Kısılmışlık,
Siz de kıstırılıp hareket edemez hale geldiğinizi, mutsuz olduğunuzu, fikirlerinizi söyleyemediğinizi, alım gücünüzün günde güne düştüğünü ve fakirleştiğinizi, ülkenin verdiği beyin göçünün gün geçtikçe katlanarak arttığını gelecekten bir umudunuzun kalmadığını düşünenlerden misiniz.
Böyle düşünüyorsanız bilin ki azınlıktakilerdensiniz.
Ülkenin büyük çoğunluğu bayrak inmez ezan susmaz zamların nedeni bizi çekemeyen dış mihraklar söylemindeler.
Yoktan var edilen bir ülkeyi el birliği ile vardan yok olmaya götürüyorlar. Yok olmamıza da az kaldı.
Ahlâkını, birliğini, dayanışmasını, ülke, bayrak, insan ve toprak sevgisini kaybeden toplumlar süreç içerisinde yok olurlar.
Halbuki bu ülke ne zorluklardan sonra kuruldu. Tüm dünyaya örnek oldu. Uz görüsü muhteşem bir lidere Mustafa Kemale sahipti.
Parası değerli, itibarı en üst düzeyde dünyadaki tüm liderlerin Ata’nın ayağına geldiği günden güne varsıllaşan bir ülkeydi.
Bugün yurtdışına göç edenlerin son istatistiğe göre %62 eriştiği insanların karınlarını doyuramadıkları çalışma yaşamında açlık sınırında maaş alan ve köleleşmiş, sendikalılık oranının %14,7 düştüğü emeklisinin aç tok arasında yaşadığı, birbirini sevmeyen, dayanışma nedir bilmeyen, bencilliğin tavan yaptığı, insanları aşırı aç gözlü ve fırsatçı garip canlıların yaşadığı bir coğrafya haline geldi.

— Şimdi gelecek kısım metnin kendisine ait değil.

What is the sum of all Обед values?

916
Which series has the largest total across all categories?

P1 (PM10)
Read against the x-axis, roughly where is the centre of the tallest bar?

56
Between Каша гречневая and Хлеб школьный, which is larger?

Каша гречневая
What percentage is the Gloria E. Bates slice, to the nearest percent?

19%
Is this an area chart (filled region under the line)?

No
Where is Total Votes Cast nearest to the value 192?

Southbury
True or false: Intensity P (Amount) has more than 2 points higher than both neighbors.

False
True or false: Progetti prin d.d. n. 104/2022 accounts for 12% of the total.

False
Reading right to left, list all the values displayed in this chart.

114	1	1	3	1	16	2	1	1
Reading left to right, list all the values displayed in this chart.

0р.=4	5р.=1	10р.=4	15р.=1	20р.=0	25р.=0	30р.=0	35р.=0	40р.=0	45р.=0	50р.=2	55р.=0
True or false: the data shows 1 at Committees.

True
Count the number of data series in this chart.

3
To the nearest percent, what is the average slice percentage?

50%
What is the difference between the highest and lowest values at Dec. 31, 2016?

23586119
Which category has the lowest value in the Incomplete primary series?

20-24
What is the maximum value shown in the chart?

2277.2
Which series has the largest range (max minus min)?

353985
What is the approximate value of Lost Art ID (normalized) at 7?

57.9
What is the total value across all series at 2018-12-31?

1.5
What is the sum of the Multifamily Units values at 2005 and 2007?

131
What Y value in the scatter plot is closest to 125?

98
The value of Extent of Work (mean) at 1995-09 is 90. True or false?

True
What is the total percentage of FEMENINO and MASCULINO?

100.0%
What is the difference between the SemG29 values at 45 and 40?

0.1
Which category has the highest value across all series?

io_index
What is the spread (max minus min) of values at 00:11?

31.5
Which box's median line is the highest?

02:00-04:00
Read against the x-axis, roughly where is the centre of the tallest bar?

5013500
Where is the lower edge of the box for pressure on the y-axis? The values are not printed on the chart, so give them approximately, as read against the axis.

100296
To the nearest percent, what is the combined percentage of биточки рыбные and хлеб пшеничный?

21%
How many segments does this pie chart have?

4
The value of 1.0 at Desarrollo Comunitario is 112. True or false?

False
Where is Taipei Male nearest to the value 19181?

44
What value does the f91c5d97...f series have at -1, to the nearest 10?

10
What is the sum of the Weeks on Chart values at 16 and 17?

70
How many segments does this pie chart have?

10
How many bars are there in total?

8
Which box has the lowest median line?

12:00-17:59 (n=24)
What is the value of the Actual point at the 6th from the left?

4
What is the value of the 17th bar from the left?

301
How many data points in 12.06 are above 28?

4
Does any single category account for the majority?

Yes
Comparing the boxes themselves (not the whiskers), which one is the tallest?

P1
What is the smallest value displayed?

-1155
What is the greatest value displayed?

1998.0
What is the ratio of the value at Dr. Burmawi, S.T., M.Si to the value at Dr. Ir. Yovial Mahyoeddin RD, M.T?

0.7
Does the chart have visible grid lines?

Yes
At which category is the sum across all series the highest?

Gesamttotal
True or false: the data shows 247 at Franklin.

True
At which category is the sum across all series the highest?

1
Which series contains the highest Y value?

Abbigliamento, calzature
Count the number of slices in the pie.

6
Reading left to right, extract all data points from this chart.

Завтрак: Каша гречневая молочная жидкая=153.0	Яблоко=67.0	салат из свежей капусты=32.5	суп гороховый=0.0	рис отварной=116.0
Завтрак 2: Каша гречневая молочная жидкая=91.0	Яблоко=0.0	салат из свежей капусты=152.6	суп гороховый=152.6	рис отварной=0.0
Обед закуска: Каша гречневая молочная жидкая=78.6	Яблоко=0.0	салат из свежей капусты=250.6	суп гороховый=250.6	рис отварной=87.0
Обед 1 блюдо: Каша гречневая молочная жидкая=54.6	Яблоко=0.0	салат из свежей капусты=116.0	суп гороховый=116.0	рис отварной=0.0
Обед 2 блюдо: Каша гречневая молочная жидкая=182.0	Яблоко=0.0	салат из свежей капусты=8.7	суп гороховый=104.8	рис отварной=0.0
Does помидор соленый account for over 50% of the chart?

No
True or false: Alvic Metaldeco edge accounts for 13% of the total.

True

Tek adamın yönettiği bir padişahlığa dönen, üstüne bir de göçmen nüfusunda 17 milyon göçmene ev sahipliği yapan onlara tanıdığı toleransı kendi öz vatandaşına tanımayan göçmenlerin ülke nüfusunun %20’sini oluşturduğu artık örnek olmayan, hiper enflasyonu yaşayan, tüm kurumları çökmüş, kasasında parası olmayan, ihtiyacı olan her emtiayı (gıdadan, enerjiye) yurt dışından almaya çalışan üretimi, sanayisi, tarımı, geleceği bitmiş bir ülkede yaşıyoruz.
Gençlerimize bir gelecek bir umut ışığı vaat edemiyoruz.
Onlar da geleceğin yarı aç yarı tok çalışan köleleri olacaklar.
Bir ev ve bir araba almak sadece uzak bir hayal olacak.
İşte tüm bu olumsuz koşullar yüzünden ülke insanları umutlarını kaybettiklerinden bu ülkede geçerli bir mesleğe sahip olsa bile yurt dışında bir kafede garson olmayı yeğliyorlar ve gidiyorlar.
Gidenleri suçlayabilir misiniz?
Onlara güzel gelecekler vaat edebilir misiniz? İnsanca yaşayabilecekleri bir ücret verebilir misiniz?
Ayda bir sinemaya, bir konsere, dışarda bir yemeğe çıkabilecekleri, kültürel ihtiyaçları için gazete, dergi, kitap almalarına yetecek bir ücret verebilir misiniz. Kısaca insan onuruna yaraşır bir yaşam verebilir misiniz. Bunları veremiyorsanız giderlerse gitsinler diyebiliyorsanız bundan sonra söyleyebilecek hiçbir şeyiniz kalmamış demektir.
Bayrak, ezan, büyük Türkiye nutukları da bir yere kadar çöken bir ülkenin göçük altında kalmış zavallı insanlarıyız artık. Ancak bu geleceği biz kendimiz seçtik. Cumhuriyetin, parlamentonun, hukukun demokrasinin, insan haklarının üstünlüğünü idrak edemediğimiz için demokrasiyi içselleştiremediğimiz için bundan sonra bu balçıkta debelenmek bizim seçimimizdir.